- **About this exercise**
From the records below, retype the lines from the one holding "4. **Comprehensive API**" through the one holding "## Conclusion", including both, character for character.

(Stored data entries)
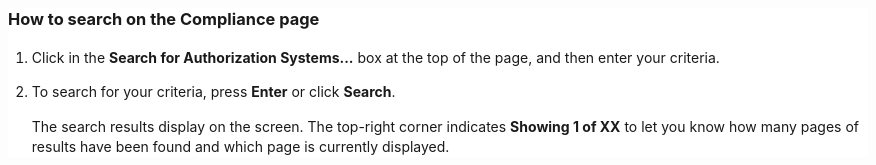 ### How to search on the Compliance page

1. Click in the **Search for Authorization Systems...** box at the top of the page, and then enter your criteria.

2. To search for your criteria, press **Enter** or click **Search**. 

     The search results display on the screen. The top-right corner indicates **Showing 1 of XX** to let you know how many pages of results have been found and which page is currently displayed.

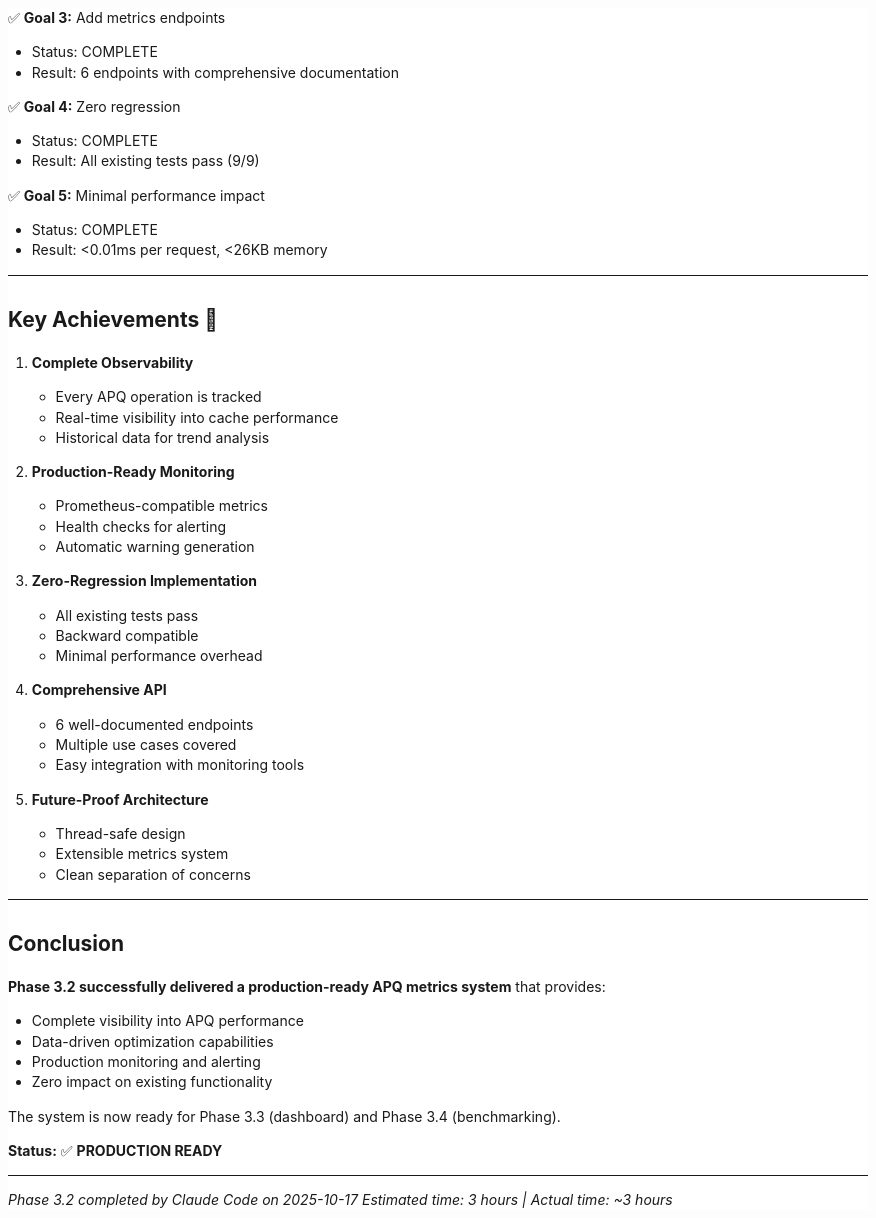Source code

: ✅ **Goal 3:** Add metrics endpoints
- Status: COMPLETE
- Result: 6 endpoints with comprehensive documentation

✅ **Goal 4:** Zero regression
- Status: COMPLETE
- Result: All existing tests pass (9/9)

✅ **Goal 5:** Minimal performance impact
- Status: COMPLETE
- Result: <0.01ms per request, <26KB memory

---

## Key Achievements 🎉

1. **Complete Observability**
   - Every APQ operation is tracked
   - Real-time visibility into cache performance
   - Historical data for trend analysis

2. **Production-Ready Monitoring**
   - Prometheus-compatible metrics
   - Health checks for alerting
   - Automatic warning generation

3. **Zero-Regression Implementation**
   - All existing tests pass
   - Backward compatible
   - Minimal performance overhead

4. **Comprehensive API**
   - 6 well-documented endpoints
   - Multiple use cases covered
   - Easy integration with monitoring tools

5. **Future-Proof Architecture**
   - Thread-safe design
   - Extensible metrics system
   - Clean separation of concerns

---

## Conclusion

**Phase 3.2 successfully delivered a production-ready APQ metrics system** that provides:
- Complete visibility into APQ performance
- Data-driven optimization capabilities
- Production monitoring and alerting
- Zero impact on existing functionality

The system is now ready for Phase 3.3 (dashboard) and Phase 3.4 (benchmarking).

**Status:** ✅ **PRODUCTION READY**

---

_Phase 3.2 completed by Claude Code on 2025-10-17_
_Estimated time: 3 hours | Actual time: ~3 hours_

- **Task solution**
4. **Comprehensive API**
   - 6 well-documented endpoints
   - Multiple use cases covered
   - Easy integration with monitoring tools

5. **Future-Proof Architecture**
   - Thread-safe design
   - Extensible metrics system
   - Clean separation of concerns

---

## Conclusion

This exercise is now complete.